个耳光以泄心中不快;还是可以杀了她,让梁丘航回到自己身边。
夜渐渐深了,玉珠理清头绪,心里有了一些明确的想法:梁丘航如果能平安活着的话,他可能也不会跟自己结婚,那他和那个护士在一起就是迟早的事;她决不能成全他们,就算梁丘航回不来,也不能让那个护士成为他的‘遗孀’。
晚上回到家,夏洁怕吴绢因为陈玉珠白天说的那些话难过,抱着吴绢安慰说:“绢儿,你跟事你没有任何不对,梁丘航也没有错,所以你不用去管,也不用去想她。”
吴绢说:“话虽这样说,但遭受那样的创伤,不是一天两天就能忘记,心里的伤痛不是那么容易就能好的。我现在脑子有点乱,感觉好像有什么要发生。”

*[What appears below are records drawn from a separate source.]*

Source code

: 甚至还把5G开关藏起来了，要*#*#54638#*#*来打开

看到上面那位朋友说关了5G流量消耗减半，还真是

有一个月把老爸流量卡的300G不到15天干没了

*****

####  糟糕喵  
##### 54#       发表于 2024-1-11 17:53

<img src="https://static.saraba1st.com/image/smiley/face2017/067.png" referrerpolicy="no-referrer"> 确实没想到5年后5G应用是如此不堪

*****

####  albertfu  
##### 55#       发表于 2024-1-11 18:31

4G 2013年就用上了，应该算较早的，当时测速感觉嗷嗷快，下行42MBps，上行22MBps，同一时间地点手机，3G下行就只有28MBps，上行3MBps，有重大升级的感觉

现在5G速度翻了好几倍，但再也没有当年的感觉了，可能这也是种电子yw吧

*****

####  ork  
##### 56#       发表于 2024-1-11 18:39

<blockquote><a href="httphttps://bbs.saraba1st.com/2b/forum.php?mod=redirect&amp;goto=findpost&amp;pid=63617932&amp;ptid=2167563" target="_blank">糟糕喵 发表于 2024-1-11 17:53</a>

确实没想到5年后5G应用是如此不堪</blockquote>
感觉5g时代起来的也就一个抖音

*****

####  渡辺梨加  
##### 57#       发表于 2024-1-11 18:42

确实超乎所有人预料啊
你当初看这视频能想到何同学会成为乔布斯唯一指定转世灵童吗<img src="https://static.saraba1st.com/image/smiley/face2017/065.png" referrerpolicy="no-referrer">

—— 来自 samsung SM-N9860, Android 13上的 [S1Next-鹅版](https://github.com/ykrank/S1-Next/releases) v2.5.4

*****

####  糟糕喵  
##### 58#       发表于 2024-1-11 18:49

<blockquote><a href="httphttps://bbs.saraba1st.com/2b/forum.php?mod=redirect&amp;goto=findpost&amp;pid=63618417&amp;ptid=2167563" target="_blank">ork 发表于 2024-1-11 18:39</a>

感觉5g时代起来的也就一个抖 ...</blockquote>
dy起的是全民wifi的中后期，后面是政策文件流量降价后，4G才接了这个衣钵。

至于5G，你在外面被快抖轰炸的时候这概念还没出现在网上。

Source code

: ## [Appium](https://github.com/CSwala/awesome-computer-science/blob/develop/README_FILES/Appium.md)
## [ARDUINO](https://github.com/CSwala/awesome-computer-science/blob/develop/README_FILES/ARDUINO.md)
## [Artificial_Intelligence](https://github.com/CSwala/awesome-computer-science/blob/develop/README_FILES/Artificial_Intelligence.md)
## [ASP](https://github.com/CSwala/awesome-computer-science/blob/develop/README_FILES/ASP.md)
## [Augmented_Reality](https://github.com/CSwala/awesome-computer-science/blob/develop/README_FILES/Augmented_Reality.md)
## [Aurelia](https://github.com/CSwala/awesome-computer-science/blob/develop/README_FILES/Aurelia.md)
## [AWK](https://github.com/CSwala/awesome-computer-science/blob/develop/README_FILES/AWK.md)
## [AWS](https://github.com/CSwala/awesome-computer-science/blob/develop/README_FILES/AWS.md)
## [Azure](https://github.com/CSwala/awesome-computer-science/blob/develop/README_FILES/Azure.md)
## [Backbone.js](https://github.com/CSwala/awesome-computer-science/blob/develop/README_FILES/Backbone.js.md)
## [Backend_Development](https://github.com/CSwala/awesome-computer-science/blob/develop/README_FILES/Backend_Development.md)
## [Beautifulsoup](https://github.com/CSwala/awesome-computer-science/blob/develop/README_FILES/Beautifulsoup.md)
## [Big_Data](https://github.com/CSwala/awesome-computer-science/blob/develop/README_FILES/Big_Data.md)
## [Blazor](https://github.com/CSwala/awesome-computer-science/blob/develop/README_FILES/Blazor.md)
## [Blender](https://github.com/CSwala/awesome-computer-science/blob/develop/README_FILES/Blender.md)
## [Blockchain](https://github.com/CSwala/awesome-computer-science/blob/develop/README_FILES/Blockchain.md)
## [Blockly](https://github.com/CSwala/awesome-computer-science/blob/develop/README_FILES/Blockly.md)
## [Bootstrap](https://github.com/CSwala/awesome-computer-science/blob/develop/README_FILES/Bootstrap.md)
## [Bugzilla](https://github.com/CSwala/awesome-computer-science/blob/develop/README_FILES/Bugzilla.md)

“那又怎样?你总不能把梁丘航像一件东西一样让给她吧?再说了,梁丘航对她从未过没有过男女之情,所谓的婚约也只不过他们两家长辈的口头戏言而已。她后来是不是又跟你说了很难听的话?”
“没有,陈小姐应该不是那种有城府、心地不好的姑娘,只是她太爱梁丘航罢了。”
“但愿吧,希望她不要做出什么不理智的事来。”
吴绢从父亲那里取了一笔钱。书贵从没见吴绢要过这么多钱,问她要做什么用,吴绢只说是一个朋友遇到了一些困难,她想帮帮她。书贵对自己的女儿一向很放心,也就没有多问什么。
第三天的午后,吴绢拿上装钱的信封,如约来到湖边的桥上,站在桥边等玉珠。吴绢在桥上等了好一会儿,玉珠才从湖边小路走上桥来。吴绢迎上去说:“陈小姐,你来了?”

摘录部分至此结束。